SEC regulations of this type have been justified by a line of cases that hived off certain conversations as “commercial speech,” then proclaimed the First Amendment does not cover them. There were once exceptions for obscenity and speech about private matters, too, but courts eventually realized that the government does not get to pick and choose what kinds of speech are legal. A similar reckoning for commercial speech is long overdue.

Old Laws Are Good Enough

Proponents of the status quo will say that without securities regulation, the markets will become irredeemably corrupt. But remedies for corruption existed before the New Deal and continue in force today in the common law offense of fraud.

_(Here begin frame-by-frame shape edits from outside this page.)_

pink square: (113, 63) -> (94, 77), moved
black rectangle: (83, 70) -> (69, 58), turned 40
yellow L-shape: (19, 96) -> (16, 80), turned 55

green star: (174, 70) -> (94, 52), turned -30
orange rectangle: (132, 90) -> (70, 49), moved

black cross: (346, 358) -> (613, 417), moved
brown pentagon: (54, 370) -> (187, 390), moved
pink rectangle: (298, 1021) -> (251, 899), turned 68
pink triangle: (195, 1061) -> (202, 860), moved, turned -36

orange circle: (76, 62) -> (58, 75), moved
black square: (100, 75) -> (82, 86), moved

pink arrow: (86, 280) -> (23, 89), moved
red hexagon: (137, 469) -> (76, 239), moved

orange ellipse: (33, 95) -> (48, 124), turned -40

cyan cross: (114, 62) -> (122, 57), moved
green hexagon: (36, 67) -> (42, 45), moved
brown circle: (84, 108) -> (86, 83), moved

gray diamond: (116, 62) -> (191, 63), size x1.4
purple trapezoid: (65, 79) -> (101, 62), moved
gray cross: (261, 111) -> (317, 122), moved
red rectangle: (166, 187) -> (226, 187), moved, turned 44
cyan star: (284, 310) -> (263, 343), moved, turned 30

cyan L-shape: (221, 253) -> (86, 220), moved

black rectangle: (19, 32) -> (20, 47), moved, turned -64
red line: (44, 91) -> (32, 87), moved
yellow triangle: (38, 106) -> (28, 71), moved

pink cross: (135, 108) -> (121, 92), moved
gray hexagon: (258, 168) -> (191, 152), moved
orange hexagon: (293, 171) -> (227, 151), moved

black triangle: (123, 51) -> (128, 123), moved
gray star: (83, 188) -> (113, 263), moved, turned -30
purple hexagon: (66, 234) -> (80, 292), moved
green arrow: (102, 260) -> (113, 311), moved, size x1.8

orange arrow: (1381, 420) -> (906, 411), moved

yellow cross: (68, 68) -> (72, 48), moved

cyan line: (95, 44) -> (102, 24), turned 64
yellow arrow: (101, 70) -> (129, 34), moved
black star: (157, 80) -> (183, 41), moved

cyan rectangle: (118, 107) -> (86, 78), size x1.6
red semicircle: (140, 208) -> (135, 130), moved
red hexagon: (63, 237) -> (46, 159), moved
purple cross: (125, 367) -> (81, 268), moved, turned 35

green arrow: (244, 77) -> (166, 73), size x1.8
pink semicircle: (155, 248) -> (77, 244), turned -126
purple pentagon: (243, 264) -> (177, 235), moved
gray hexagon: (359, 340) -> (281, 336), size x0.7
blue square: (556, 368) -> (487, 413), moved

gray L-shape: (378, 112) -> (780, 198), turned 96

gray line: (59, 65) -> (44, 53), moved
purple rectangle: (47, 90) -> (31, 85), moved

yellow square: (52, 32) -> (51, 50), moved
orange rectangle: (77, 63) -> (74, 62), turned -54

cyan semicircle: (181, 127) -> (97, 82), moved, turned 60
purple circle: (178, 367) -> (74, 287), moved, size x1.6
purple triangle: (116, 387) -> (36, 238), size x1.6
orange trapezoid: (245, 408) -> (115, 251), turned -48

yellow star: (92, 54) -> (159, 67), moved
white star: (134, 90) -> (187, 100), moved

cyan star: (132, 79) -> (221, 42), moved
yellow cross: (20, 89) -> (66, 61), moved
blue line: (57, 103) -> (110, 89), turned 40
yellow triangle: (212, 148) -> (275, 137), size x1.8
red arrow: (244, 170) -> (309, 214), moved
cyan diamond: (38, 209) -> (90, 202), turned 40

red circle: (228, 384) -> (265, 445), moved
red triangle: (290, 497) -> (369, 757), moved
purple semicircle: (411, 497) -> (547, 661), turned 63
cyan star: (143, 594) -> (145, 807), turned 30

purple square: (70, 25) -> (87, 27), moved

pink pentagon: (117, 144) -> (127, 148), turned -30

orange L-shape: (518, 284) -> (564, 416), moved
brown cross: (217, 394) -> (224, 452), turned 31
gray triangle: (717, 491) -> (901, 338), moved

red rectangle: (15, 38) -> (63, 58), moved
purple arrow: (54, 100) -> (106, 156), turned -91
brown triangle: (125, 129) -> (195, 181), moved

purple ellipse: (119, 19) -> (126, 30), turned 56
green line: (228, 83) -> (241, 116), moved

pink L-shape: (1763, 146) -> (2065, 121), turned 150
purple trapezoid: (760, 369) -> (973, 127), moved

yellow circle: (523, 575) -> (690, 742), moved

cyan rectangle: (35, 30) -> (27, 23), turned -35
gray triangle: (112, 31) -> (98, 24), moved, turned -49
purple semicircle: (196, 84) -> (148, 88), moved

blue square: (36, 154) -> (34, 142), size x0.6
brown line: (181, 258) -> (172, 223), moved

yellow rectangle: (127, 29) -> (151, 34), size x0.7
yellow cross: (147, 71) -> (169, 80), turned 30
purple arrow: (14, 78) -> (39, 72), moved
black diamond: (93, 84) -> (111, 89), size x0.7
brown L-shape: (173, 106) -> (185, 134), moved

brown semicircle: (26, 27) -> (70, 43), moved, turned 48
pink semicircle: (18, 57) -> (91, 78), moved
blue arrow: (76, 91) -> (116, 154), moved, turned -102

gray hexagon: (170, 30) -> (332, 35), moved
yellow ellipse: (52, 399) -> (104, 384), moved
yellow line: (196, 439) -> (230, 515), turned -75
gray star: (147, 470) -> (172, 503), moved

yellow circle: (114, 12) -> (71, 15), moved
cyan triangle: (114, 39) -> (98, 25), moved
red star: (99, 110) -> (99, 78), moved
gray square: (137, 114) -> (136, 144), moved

In a world free of securities regulation, cheaters would not be able to run wild; common-law fraud would still bar bad business behavior.

Fraud is variously defined, but generally it is correct to say, as the Second Restatement of Torts does, that anyone “who fraudulently makes a misrepresentation of fact, opinion, intention or law for the purpose of inducing another to act or to refrain from action in reliance upon it, is subject to liability to the other in deceit for pecuniary loss caused to him by his justifiable reliance upon the misrepresentation.”

There’s a lot of legal language there but, as with most common-law offenses, it means about what people think it does. If you lie to cheat someone, you’ve committed fraud, and could face civil or criminal penalties. Almost every variety of financial swindle meets this definition.

In a world free of securities regulation, cheaters would not be able to run wild; common-law fraud would still bar bad business behavior. People could tweet what they want and tell each other information they have learned from various sources, but they couldn’t lie to investors to rip them off.

That is really all we need. Repealing the other laws would lay bare the truth of the financial industry, but it would not lead to anarchy. Investors would still be protected from getting ripped off, and would gain added protection in the knowledge that financial markets are not a level playing field. Everyone is free to enter them, but no one should expect that any law will make the outsider’s knowledge and ability equal to the insider’s.

As with any sort of gambling, if we play at all, we should play at our own risk.